Le
ragioni della guerra e della pace
Un lettore mi scrive:
Gentile
Carlo, la seguo sempre con molto piacere, posso chiederle di essere più
dettagliato in proposito? Come Europa dovremmo occupare la Siria per sradicare l'ISIS? Quali sono gli altri
nemici e quali mezzi dovrebbe usare l'Europa? Invasioni preventive? E sul piano
interno? Grazie
Jacopo Panunzio (*)
Domanda
interessante, per varie ragioni. Merita
un post.
In
primo luogo, si tratta di un quesito da Social. Che cosa intendo dire? Si presuppone che l’autore del post sia in grado di rispondere
a tutto. Cioè che non si abbia dinanzi un modesto sociologo, ma un
tuttologo. Qualcuno penserà: troppo
facile, metterla così, lanci il sasso per poi nascondere la mano: se, le cose stanno così (non sei un tuttologo), delimita il campo degli argomenti da trattare, in questo modo eviterai
domande “tuttologiche”. Cosa che, in verità, già faccio, privilegiando, come i
miei lettori sanno, il lato sociologico
delle questioni. Però poiché siamo sui Social - un poco come capita al professore finito in mezzo ai
quattro amici del bar sport - si esigono risposte, a prescindere, dal “maestro di color che sanno”... Ergo.
In
secondo luogo - ed entro nel merito del quesito - non è facile rispondere alla domanda, oltre
che soggettivamente (la mia preparazione specifica), oggettivamente ( perché i
temi della guerra e della pace, di regola, infiammano i cuori). Vengo però subito al punto.

▶ **Obiettivo**: Riprendi il brano sulle ragioni della guerra e della pace e proseguilo dopo l'ultima frase. L'elenco riportato più avanti non ha alcun ruolo in questo lavoro.

▶ **Estratti dell'elenco**:
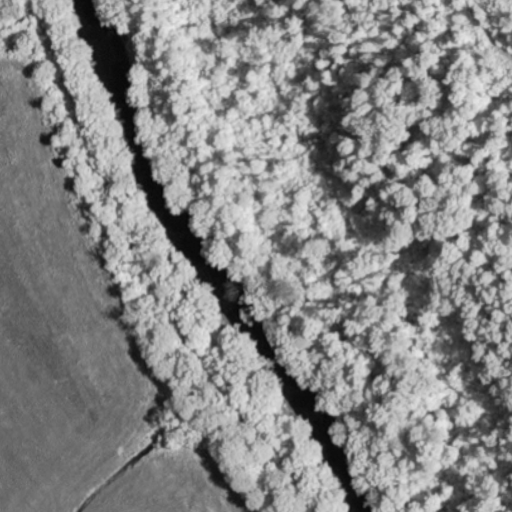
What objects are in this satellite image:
river: (207, 264)
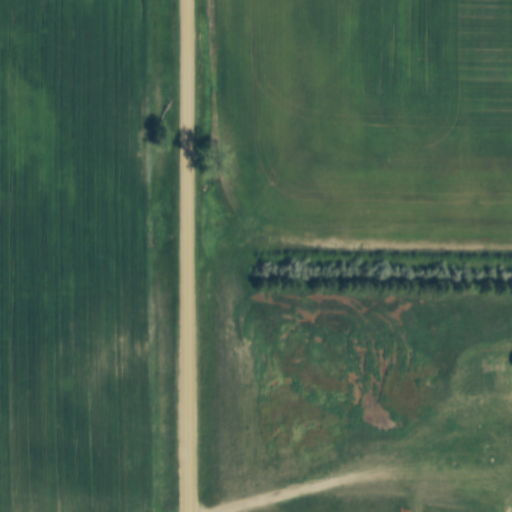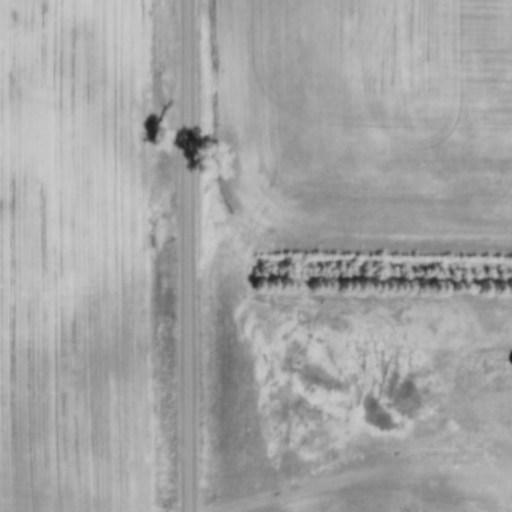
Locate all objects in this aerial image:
road: (188, 256)
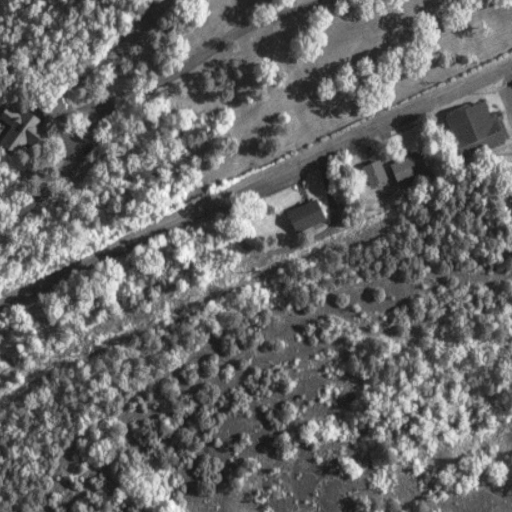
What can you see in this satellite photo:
road: (201, 47)
building: (49, 105)
building: (19, 128)
building: (470, 129)
building: (408, 170)
building: (372, 172)
road: (255, 185)
building: (25, 205)
building: (300, 216)
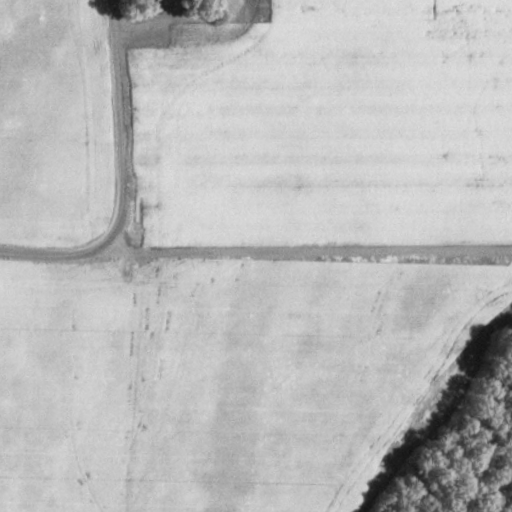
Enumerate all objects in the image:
road: (114, 146)
road: (28, 253)
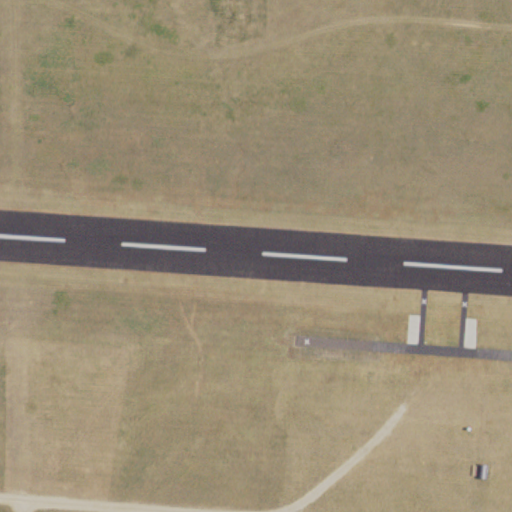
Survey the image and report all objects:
airport runway: (255, 253)
road: (15, 255)
airport: (256, 256)
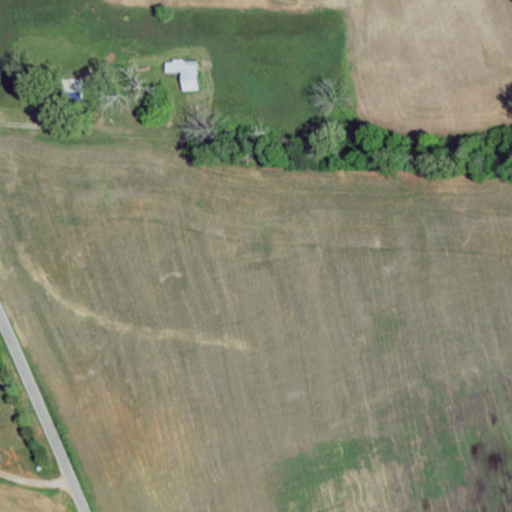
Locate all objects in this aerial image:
road: (76, 88)
road: (21, 411)
road: (43, 411)
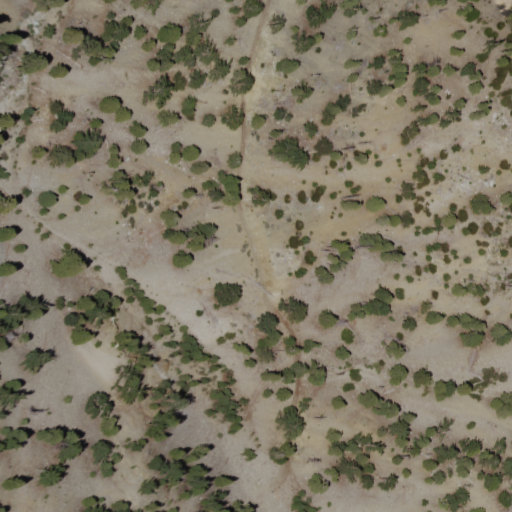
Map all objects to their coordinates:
ski resort: (341, 252)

▶ **Risultato del compito**:
Comprendo lo scetticismo (così mi pare) del signor Panunzio: l’Europa è politicamente disunita; le forze militari inadeguate (anche se l'Isis, per ora, sul piano della guerra guerreggiata, in campo aperto, più debole di noi); la popolazione europea debellicizzata; il Medio
Oriente, dulcis in fundo, un ginepraio politico- religioso. Per non parlare del cinismo (ma nelle
relazioni inter-statali è la regola) dei possibili alleati esterni ( Stati Uniti,Russia e indotto turco): come convincerli a una grande alleanza con un'Europa decadente? In effetti, in questo quadro (disastroso) puntare sulla
guerra preventiva, l'occupazione, eccetera, ammesso che si riesca
a “mettere insieme una squadra”, sarebbe rischioso. Anche perché le guerre (se
mal condotte) possono innescare
rivoluzioni interne. Una guerra perduta potrebbe uccidere la liberal-democrazia europea. Se vinta, però, rafforzarla (certo, con controindicazioni circa il nuovo ruolo dei militari vittoriosi).
In
alternativa, si potrebbe continuare a sperare che la Russia, stabilizzi da sola la situazione, che, magari, gli Stati Uniti, a loro volta, facciano un passo indietro
(accordandosi con Putin, ma a quel punto il “bottino” di guerra sarebbe cosa
loro), che Sciiti e Sunniti riescano a regolare in solitudine i propri conti e che,
di conseguenza, diminuiscano i flussi di profughi verso l’Europa. In questo
quadro, noi dovremmo solo preoccuparci di gestire la sicurezza interna dell’Europa
e il flusso (calante, ci si augura) dei profughi. E questa, in teoria,
sarebbe la scelta meno rischiosa, quantomeno sul piano del controllo sociale interno. Sorvolando
sulla triste sorte delle vittime di
sporadici ( come si spera) attentati terroristici. Sicché, probabilmente il regime liberal-democratico,
anche se blindato sul piano delle libertà (ma pure una guerra esterna imporrebbe vincoli), sarebbe in parte
sfigurato, ma complessivamente meno a
rischio. Tuttavia, fino a quando? Soprattutto se la pressione terroristica, dovesse aumentare fino a farsi insostenibile?
Tertium non datur.
Tertium non datur.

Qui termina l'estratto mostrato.